Sydney Film Festival Review: Drunk Stoned Brilliant Dead: The Story of the National Lampoon (USA, 2015)


Before the National Lampoon lent their name to some terrible straight-to-video films they were ground-breaking. This comedy institution started as a spin-off magazine; graduated to books, radio and stage revues; and eventually yielded cult comedy films worthy of inclusion in Hollywood. Drunk Stoned Brilliant Dead: The Story of the National Lampoon is a funny and energetic documentary that celebrates the riotous history of this brand.

The film is directed by Douglas Tirola and is very well put together. It expertly goes through the background history and chronologically tells the group’s story. There is some swift-pacing, modern-day talking head interviews and lots of actual content from the National Lampoon- like fun photographs taken from the magazine, animations of some of these jokes and snippets from their live revues and radio programmes. Some of this footage is rare or has never been seen before and it shows how fearless, creative and funny the group were in their heyday.

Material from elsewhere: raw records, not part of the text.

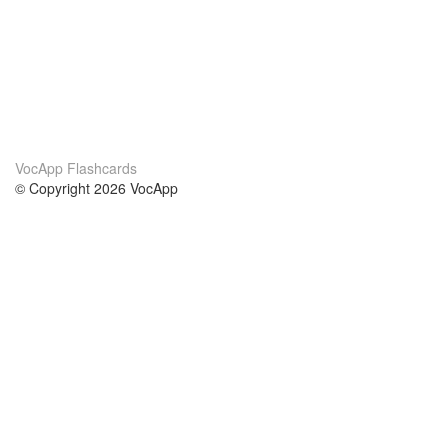
VocApp Flashcards
© Copyright 2026 VocApp
02-798 Mielczarskiego 8/58
Warsaw, Poland (EU)
Wir Über Uns
Bedingungen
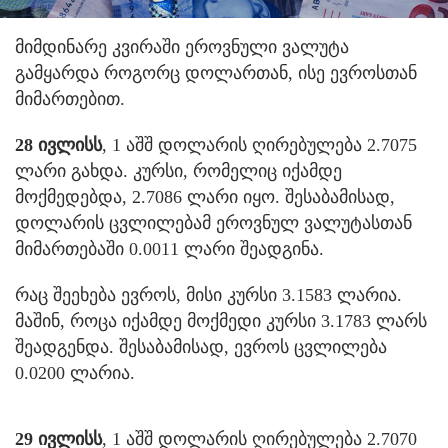
მიმდინარე კვირაში ეროვნული ვალუტა
გამყარდა როგორც დოლართან, ისე ევროსთან
მიმართებით.
28 ივლისს
, 1 აშშ დოლარის ღირებულება 2.7075
ლარი გახდა. კურსი, რომელიც იქამდე
მოქმედებდა, 2.7086 ლარი იყო. შესაბამისად,
დოლარის ცვლილებამ ეროვნულ ვალუტასთან
მიმართებაში 0.0011 ლარი შეადგინა.
რაც შეეხება ევროს, მისი კურსი 3.1583 ლარია.
მაშინ, როცა იქამდე მოქმედი კურსი 3.1783 ლარს
შეადგენდა. შესაბამისად, ევროს ცვლილება
0.0200 ლარია.
29 ივლისს
, 1 აშშ დოლარის ღირებულება 2.7070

The National Lampoon started after three Harvard graduates named Doug Kenney, Henry Beard and Robert Hoffman decided to do a spin-off of the Harvard Lampoon, the world’s oldest humour magazine. The founders were all very different characters and a lot of the magazine’s look and feel is attributed here to the late Kenney, a renowned workaholic with an intuitive sense for comedy. Many of the surviving writers, editors, comics and animators associated with the National Lampoon are interviewed for this film and they prove to be candid and naturally hilarious.

The alumni of the National Lampoon reads like a who’s who of comedy with: Bill Murray, Chevy Chase and John Belushi just three actors to have appeared in their works. The writers meanwhile, boast no less than P.J. O’Rourke, Saturday Night Live’s Michael O’Donoghue, and Simpsons’ producers, Mike Reiss and Al Jean. The group’s biggest fans include: Meatloaf, Kevin Bacon, Judd Apatow, John Goodman and Billy Bob Thornton and they appear here and offer their praises.

Drunk Stoned Brilliant Dead: The Story of the National Lampoon may not be the most comprehensive documentary but it is still an excellent look at the phenomenon that was the National Lampoon. It threads together lots of disparate elements and does this very well. It mostly revels in the glory days of the brand but it is also a cautionary tale of the destructiveness of fame and fortune. This film is ultimately a fun ride through sex, drugs and rock ‘n’ roll. It is also a colourful and funny as it tracks the group’s subversive beginnings through to its shocking irreverence to eventually show the influential institution it became. In all, it’s a smart film that fits its creative and clever subject matter.


Drunk Stoned Brilliant Dead: The Story of the National Lampoon played at Sydney Film Festival on June 5th and 8th.